#### Passage to read

So by the middle of last week the remaining camp residents requested local support in staying in their homes. They got it. A Blade reporter observed that this decision was the residents’, though local supporters had made it clear they were ready to help if asked.
“The eviction of the Aston Park camp is particular in the cruelty of its timing, and the first to be resisted by a coalition of unhoused residents and their allies,” the later statement from eviction defenders read. “Camping in public parks is not a surprising or unforeseeable tragedy. It is a rational choice made in the face of inhumane conditions, in response to the unaffordable rent prices and pitiful wages.”
The site was a telling one. Aston Park hosts famous tennis courts and city government charges for their use (season passes start at $299). It’s located right on the cusp between gentrifying “South Slope” and mostly Black Southside. Just yards away from the tents were showers and full bathrooms reserved for the users of the tennis courts. Campers had to make due or walk to nearby shelter facilities to even use the bathroom.

########
#### Given records

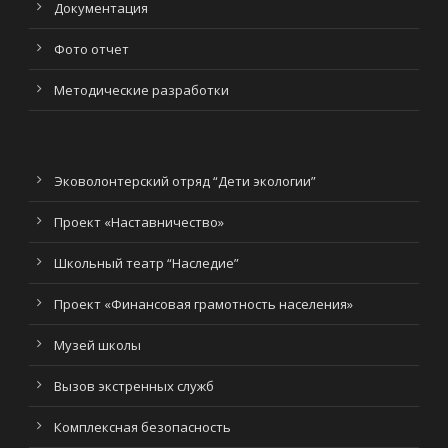
Документация
Фото отчет
Методические разработки
Эковолонтерский отряд “Дети экологии”
Проект «Наставничество»
Школьный театр “Наследие”
Проект «Финансовая грамотность населения»
Музей школы
Вызов экстренных служб
Комплексная безопасность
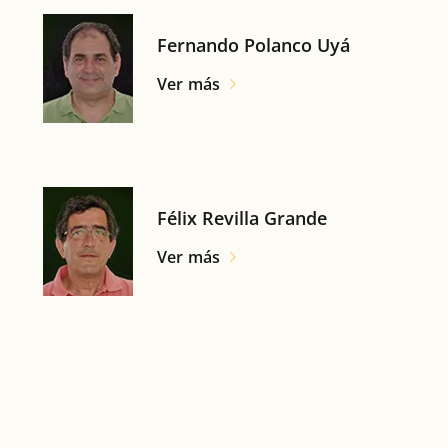
Fernando Polanco Uyá
Ver más
Félix Revilla Grande
Ver más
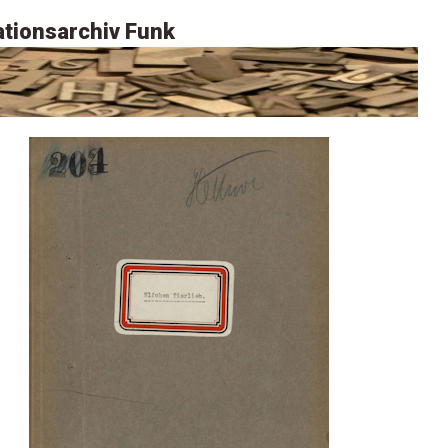
tionsarchiv Funk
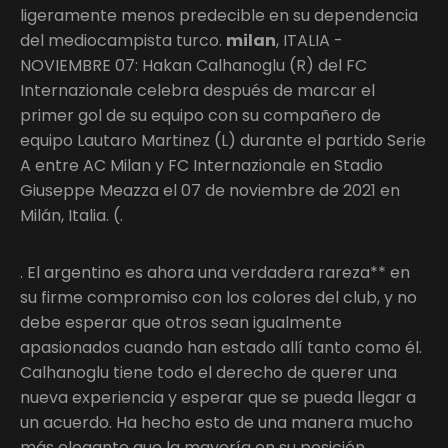
ligeramente menos predecible en su dependencia
del mediocampista turco.
milan
, ITALIA -
NOVIEMBRE 07: Hakan Calhanoglu (R) del FC
Internazionale celebra después de marcar el
primer gol de su equipo con su compañero de
equipo Lautaro Martinez (L) durante el partido Serie
A entre AC Milan y FC Internazionale en Stadio
Giuseppe Meazza el 07 de noviembre de 2021 en
Milán, Italia. (.
. El argentino es ahora una verdadera rareza** en
su firme compromiso con los colores del club, y no
debe esperar que otros sean igualmente
apasionados cuando han estado allí tanto como él.
Calhanoglu tiene todo el derecho de querer una
nueva experiencia y esperar que se pueda llegar a
un acuerdo. Ha hecho esto de una manera mucho
más elegante que la mayoría en su posición.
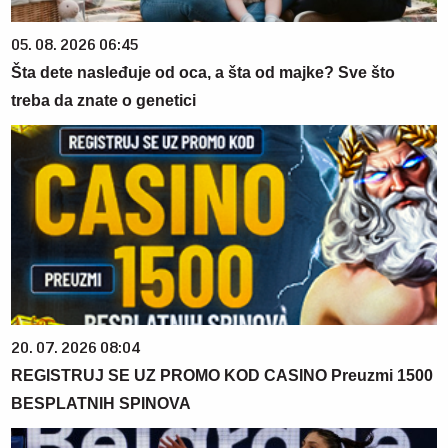
05. 08. 2026 06:45
Šta dete nasleđuje od oca, a šta od majke? Sve što
treba da znate o genetici
20. 07. 2026 08:04
REGISTRUJ SE UZ PROMO KOD CASINO Preuzmi 1500
BESPLATNIH SPINOVA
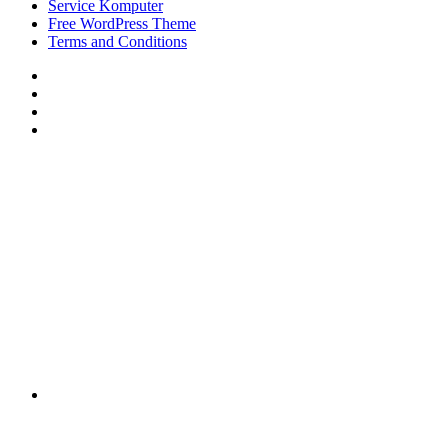
Service Komputer
Free WordPress Theme
Terms and Conditions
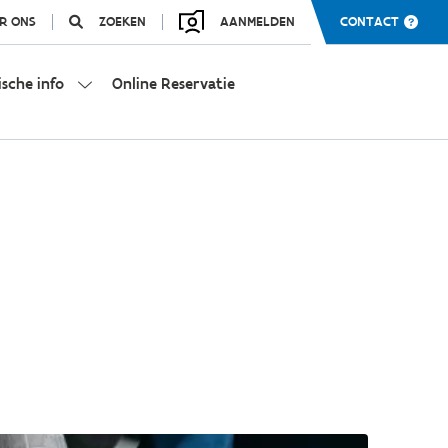
R ONS
ZOEKEN
AANMELDEN
CONTACT
ische info
Online Reservatie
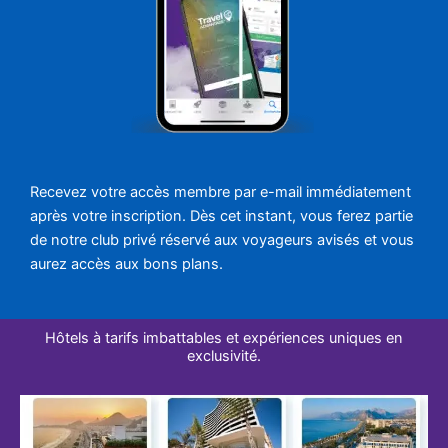
Recevez votre accès membre par e-mail immédiatement
après votre inscription. Dès cet instant, vous ferez partie
de notre club privé réservé aux voyageurs avisés et vous
aurez accès aux bons plans.
Hôtels à tarifs imbattables et expériences uniques en
exclusivité.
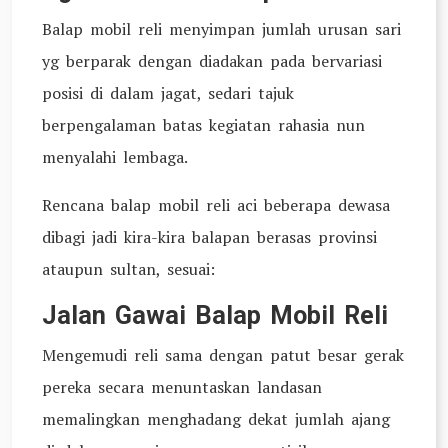
Balap mobil reli menyimpan jumlah urusan sari
yg berparak dengan diadakan pada bervariasi
posisi di dalam jagat, sedari tajuk
berpengalaman batas kegiatan rahasia nun
menyalahi lembaga.
Rencana balap mobil reli aci beberapa dewasa
dibagi jadi kira-kira balapan berasas provinsi
ataupun sultan, sesuai:
Jalan Gawai Balap Mobil Reli
Mengemudi reli sama dengan patut besar gerak
pereka secara menuntaskan landasan
memalingkan menghadang dekat jumlah ajang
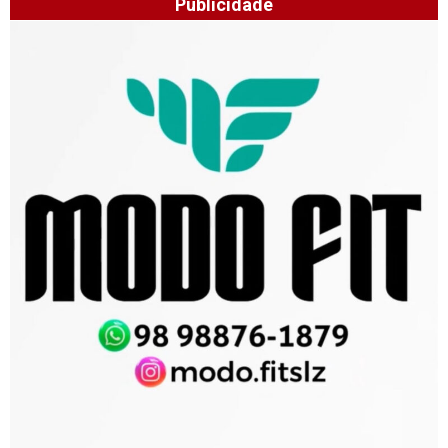
Publicidade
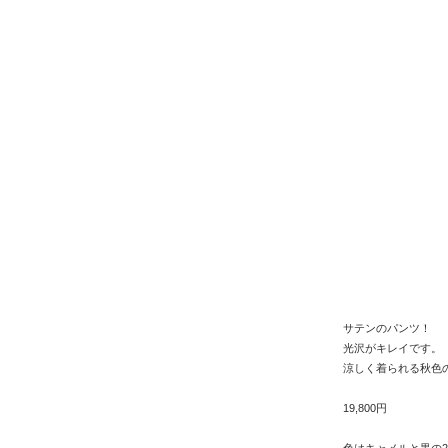
サテンのパンツ！
光沢がキレイです。
涼しく着られる秋色
19,800円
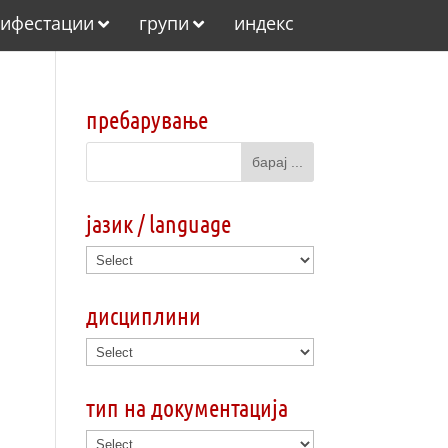
ифестации
групи
индекс
пребарување
јазик / language
дисциплини
тип на документација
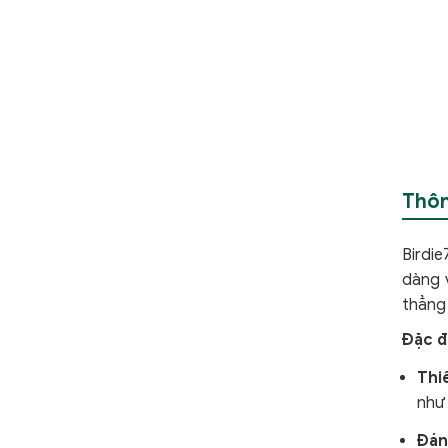
Thôn
Birdie
dàng 
thẳng
Đặc đ
Thi
như 
Đán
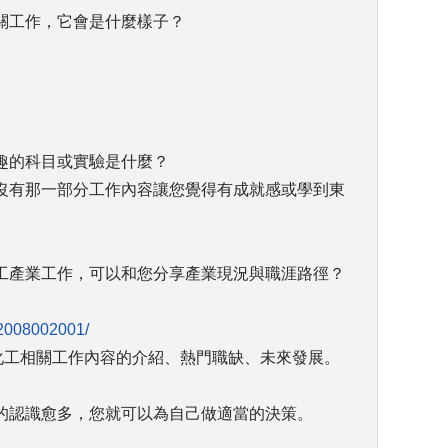
關工作，它會是什麼樣子？
趣的科目或實驗是什麼？
沒有那一部分工作內容讓您覺得有成就感或學到東
工產業工作，可以和您分享產業現況與職涯路徑？
/2008002001/
於化工相關工作內容的介紹、熱門職缺、未來發展。
的認識愈多，您就可以為自己做適當的決策。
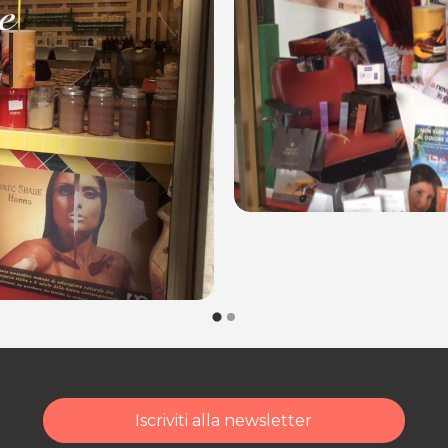
Iscriviti alla newsletter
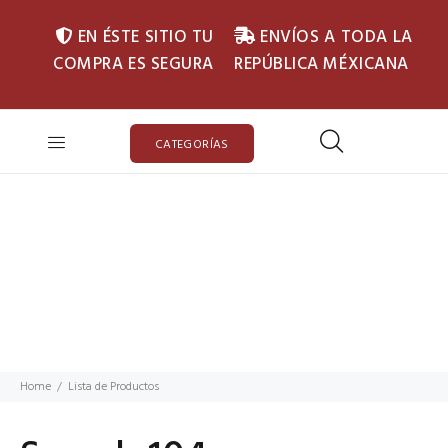
EN ÉSTE SITIO TU
ENVÍOS A TODA LA
COMPRA ES SEGURA
REPÚBLICA MÉXICANA
CATEGORÍAS
Home
Lista de Productos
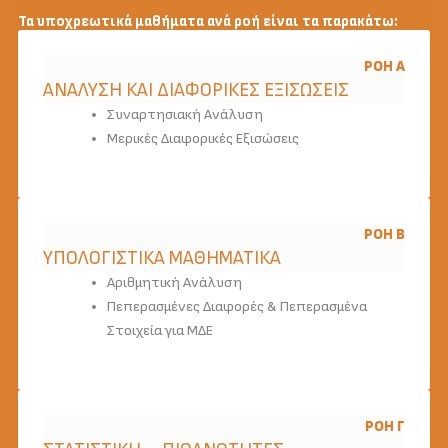
Τα υποχρεωτικά μαθήματα ανά ροή είναι τα παρακάτω:
ΡΟΉ Α
ΑΝΑΛΥΣΗ ΚΑΙ ΔΙΑΦΟΡΙΚΕΣ ΕΞΙΣΩΣΕΙΣ
Συναρτησιακή Ανάλυση
Μερικές Διαφορικές Εξισώσεις
ΡΟΉ Β
ΥΠΟΛΟΓΙΣΤΙΚΑ ΜΑΘΗΜΑΤΙΚΑ
Αριθμητική Ανάλυση
Πεπερασμένες Διαφορές & Πεπερασμένα
Στοιχεία για ΜΔΕ
ΡΟΉ Γ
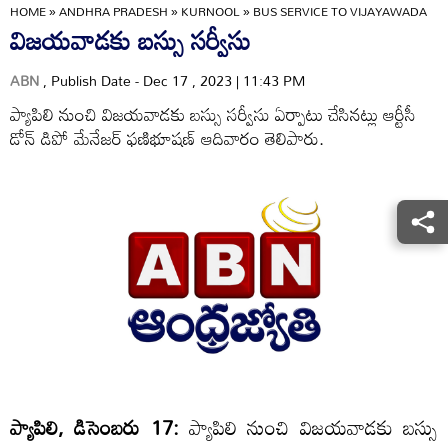
HOME
»
ANDHRA PRADESH
»
KURNOOL
»
BUS SERVICE TO VIJAYAWADA
విజయవాడకు బస్సు సర్వీసు
ABN
, Publish Date - Dec 17 , 2023 | 11:43 PM
ప్యాపిలి నుంచి విజయవాడకు బస్సు సర్వీసు ఏర్పాటు చేసినట్లు ఆర్టీసీ
డోన్‌ డిపో మేనేజర్‌ ఫణిభూషణ్‌ ఆదివారం తెలిపారు.
ప్యాపిలి, డిసెంబరు 17:
ప్యాపిలి నుంచి విజయవాడకు బస్సు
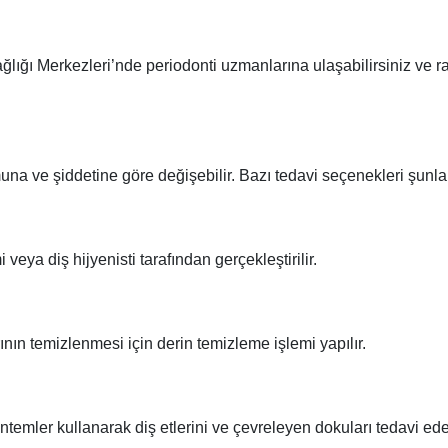
lığı Merkezleri’nde periodonti uzmanlarına ulaşabilirsiniz ve 
una ve şiddetine göre değişebilir. Bazı tedavi seçenekleri şunlar
 veya diş hijyenisti tarafından gerçekleştirilir.
arının temizlenmesi için derin temizleme işlemi yapılır.
yöntemler kullanarak diş etlerini ve çevreleyen dokuları tedavi edeb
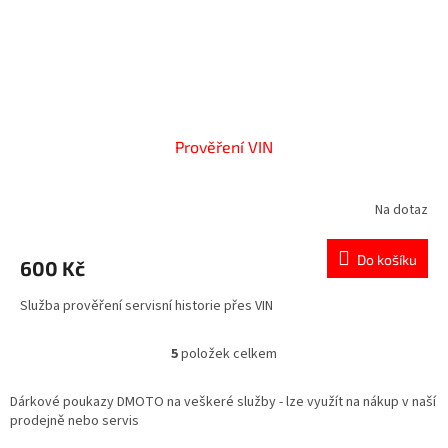
Prověření VIN
Na dotaz
Do košíku
600 Kč
Služba prověření servisní historie přes VIN
5
položek celkem
O
v
l
Dárkové poukazy DMOTO na veškeré služby - lze využít na nákup v naší
á
prodejně nebo servis
d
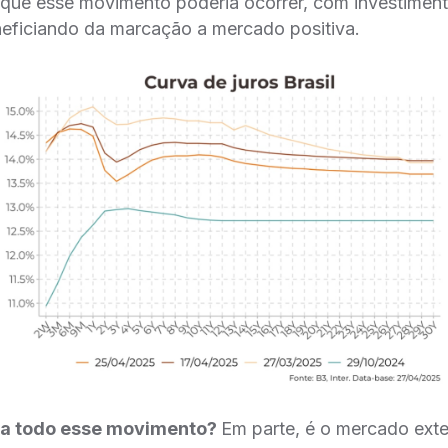
 que esse movimento poderia ocorrer, com investimen
neficiando da marcação a mercado positiva.
ca todo esse movimento?
Em parte, é o mercado ext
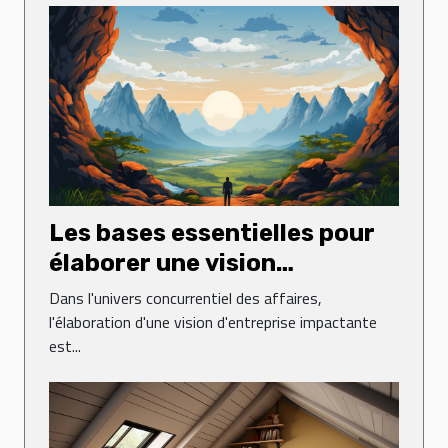
Les bases essentielles pour
élaborer une vision
d'entreprise impactante
Dans l'univers concurrentiel des affaires,
l'élaboration d'une vision d'entreprise impactante
est...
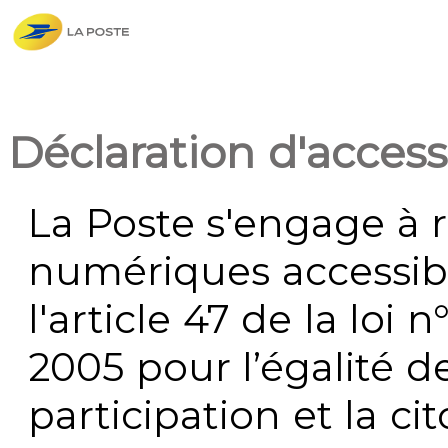
Déclaration d'accessi
La Poste s'engage à r
numériques accessi
l'article 47 de la loi 
2005 pour l’égalité de
participation et la c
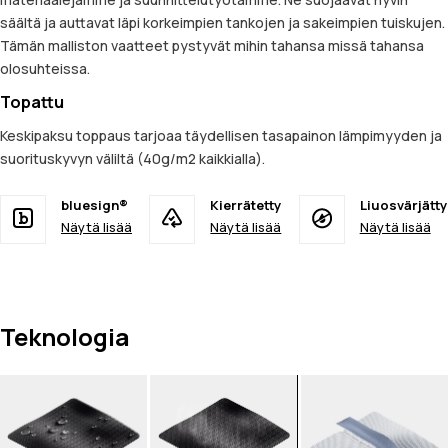
säältä ja auttavat läpi korkeimpien tankojen ja sakeimpien tuiskujen.
Tämän malliston vaatteet pystyvät mihin tahansa missä tahansa
olosuhteissa.
Topattu
Keskipaksu toppaus tarjoaa täydellisen tasapainon lämpimyyden ja
suorituskyvyn väliltä (40g/m2 kaikkialla).
bluesign®
Kierrätetty
Liuosvärjätty
Näytä lisää
Näytä lisää
Näytä lisää
Teknologia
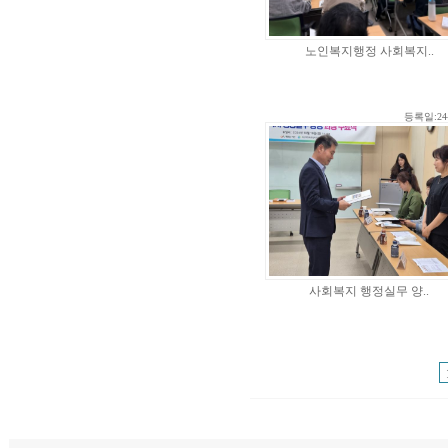
노인복지행정 사회복지..
등록일:24-
사회복지 행정실무 양..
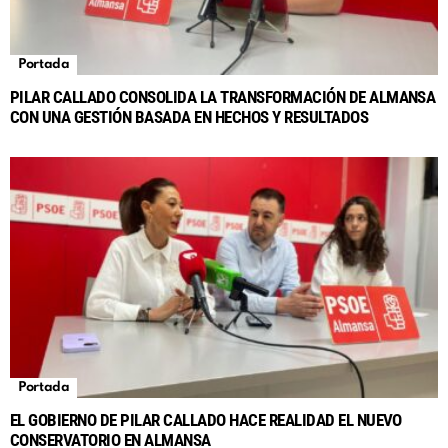
Portada
PILAR CALLADO CONSOLIDA LA TRANSFORMACIÓN DE ALMANSA
CON UNA GESTIÓN BASADA EN HECHOS Y RESULTADOS
Portada
EL GOBIERNO DE PILAR CALLADO HACE REALIDAD EL NUEVO
CONSERVATORIO EN ALMANSA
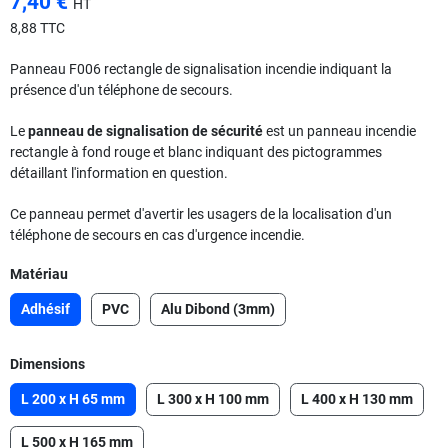
7,40 €
HT
8,88 TTC
Panneau F006 rectangle de signalisation incendie indiquant la
présence d'un téléphone de secours.
Le
panneau de signalisation de sécurité
est un panneau incendie
rectangle à fond rouge et blanc indiquant des pictogrammes
détaillant l'information en question.
Ce panneau permet d'avertir les usagers de la localisation d'un
téléphone de secours en cas d'urgence incendie.
Matériau
Adhésif
PVC
Alu Dibond (3mm)
Dimensions
L 200 x H 65 mm
L 300 x H 100 mm
L 400 x H 130 mm
L 500 x H 165 mm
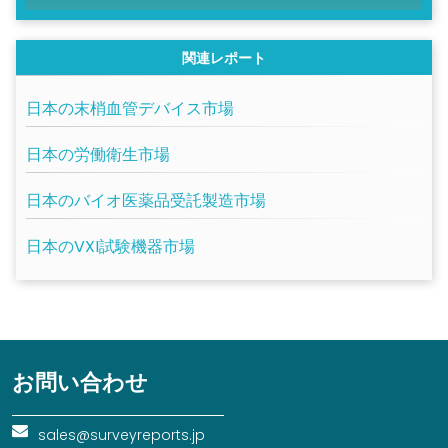
関連レポート
日本の末梢血管デバイス市場
日本の労働衛生市場
日本のバイオ医薬品受託製造市場
日本のVXI試験機器市場
お問い合わせ
sales@surveyreports.jp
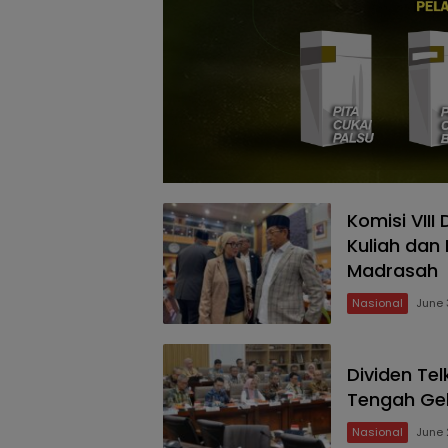
Komisi VII
Kuliah dan
Madrasah
Nasional
June 
Dividen Te
Tengah Ge
Nasional
June 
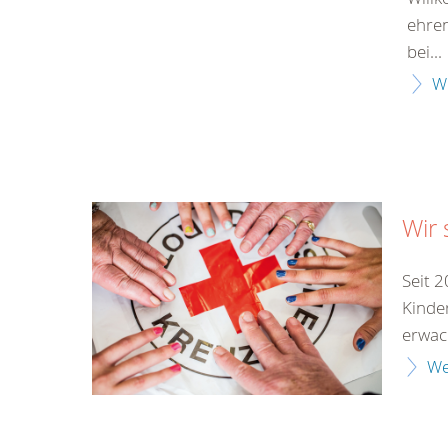
ehren
bei...
W
Wir 
Seit 
Kinde
erwach
We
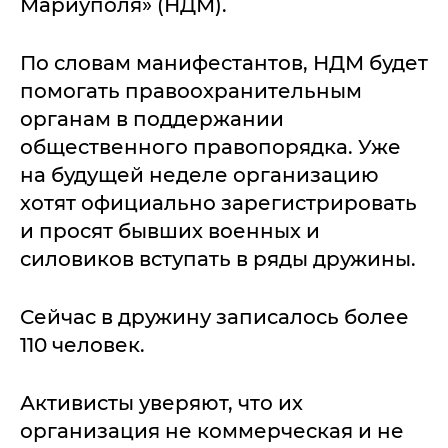
Мариуполя» (НДМ).
По словам манифестантов, НДМ будет
помогать правоохранительным
органам в поддержании
общественного правопорядка. Уже
на будущей неделе организацию
хотят официально зарегистрировать
и просят бывших военных и
силовиков вступать в ряды дружины.
Сейчас в дружину записалось более
110 человек.
Активисты уверяют, что их
организация не коммерческая и не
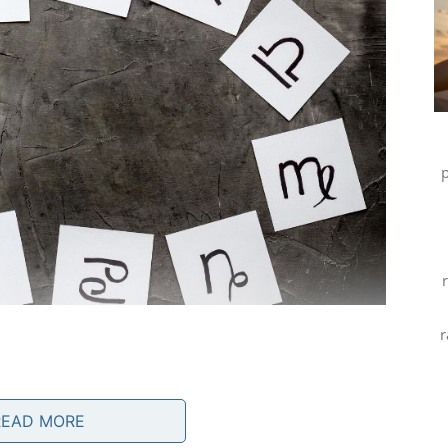
p
r
be koju dugo nisu čuli.
READ MORE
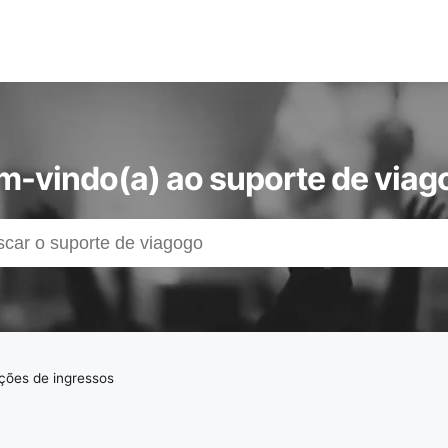
m-vindo(a) ao suporte de viag
ções de ingressos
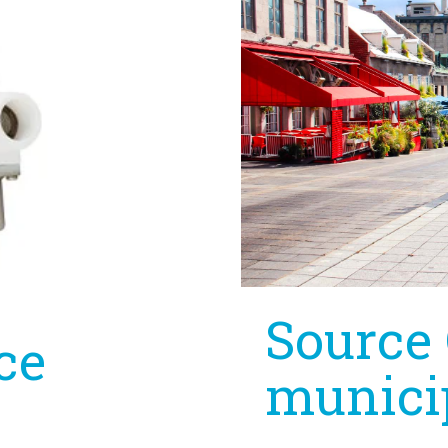
Source 
ce
munici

########

Task prompt: Rewrite the passage about the Aston Park camp between "So by the middle" and "help if asked.", inclusive, swapping "decision" for "choice".

Expected output:
So by the middle of last week the remaining camp residents requested local support in staying in their homes. They got it. A Blade reporter observed that this choice was the residents’, though local supporters had made it clear they were ready to help if asked.